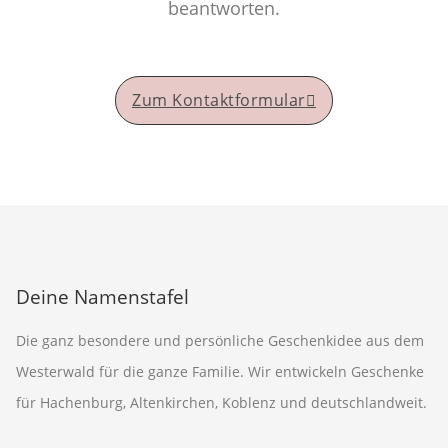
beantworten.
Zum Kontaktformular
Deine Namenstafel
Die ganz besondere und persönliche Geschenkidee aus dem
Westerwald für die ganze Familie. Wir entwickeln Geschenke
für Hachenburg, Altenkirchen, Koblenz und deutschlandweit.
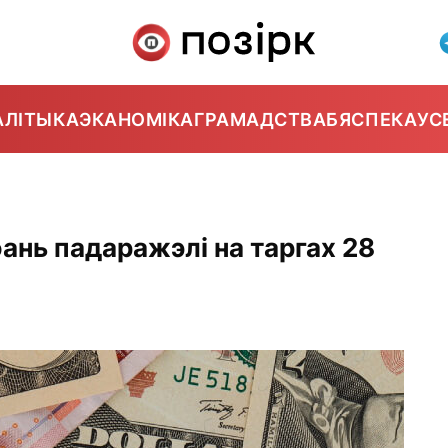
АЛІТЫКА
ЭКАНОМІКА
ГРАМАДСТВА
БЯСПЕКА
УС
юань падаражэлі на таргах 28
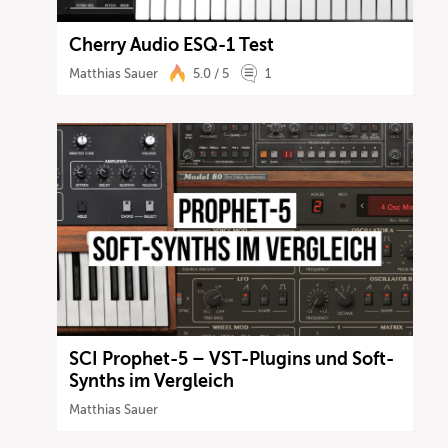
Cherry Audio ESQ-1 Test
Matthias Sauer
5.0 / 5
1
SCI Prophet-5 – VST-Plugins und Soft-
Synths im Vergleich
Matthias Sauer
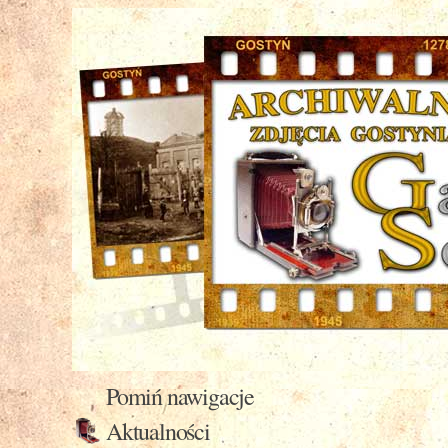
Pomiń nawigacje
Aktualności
# # # #
Description of the task: Please print all the lines above exactly as given and leave out every picture.

Expected answer:
beantworten.
Zum Kontaktformular
Deine Namenstafel
Die ganz besondere und persönliche Geschenkidee aus dem
Westerwald für die ganze Familie. Wir entwickeln Geschenke
für Hachenburg, Altenkirchen, Koblenz und deutschlandweit.
АЛІТЫКА
ЭКАНОМІКА
ГРАМАДСТВА
БЯСПЕКА
УС
юань падаражэлі на таргах 28
Cherry Audio ESQ-1 Test
Matthias Sauer
5.0 / 5
1
SCI Prophet-5 – VST-Plugins und Soft-
Synths im Vergleich
Matthias Sauer
Pomiń nawigacje
Aktualności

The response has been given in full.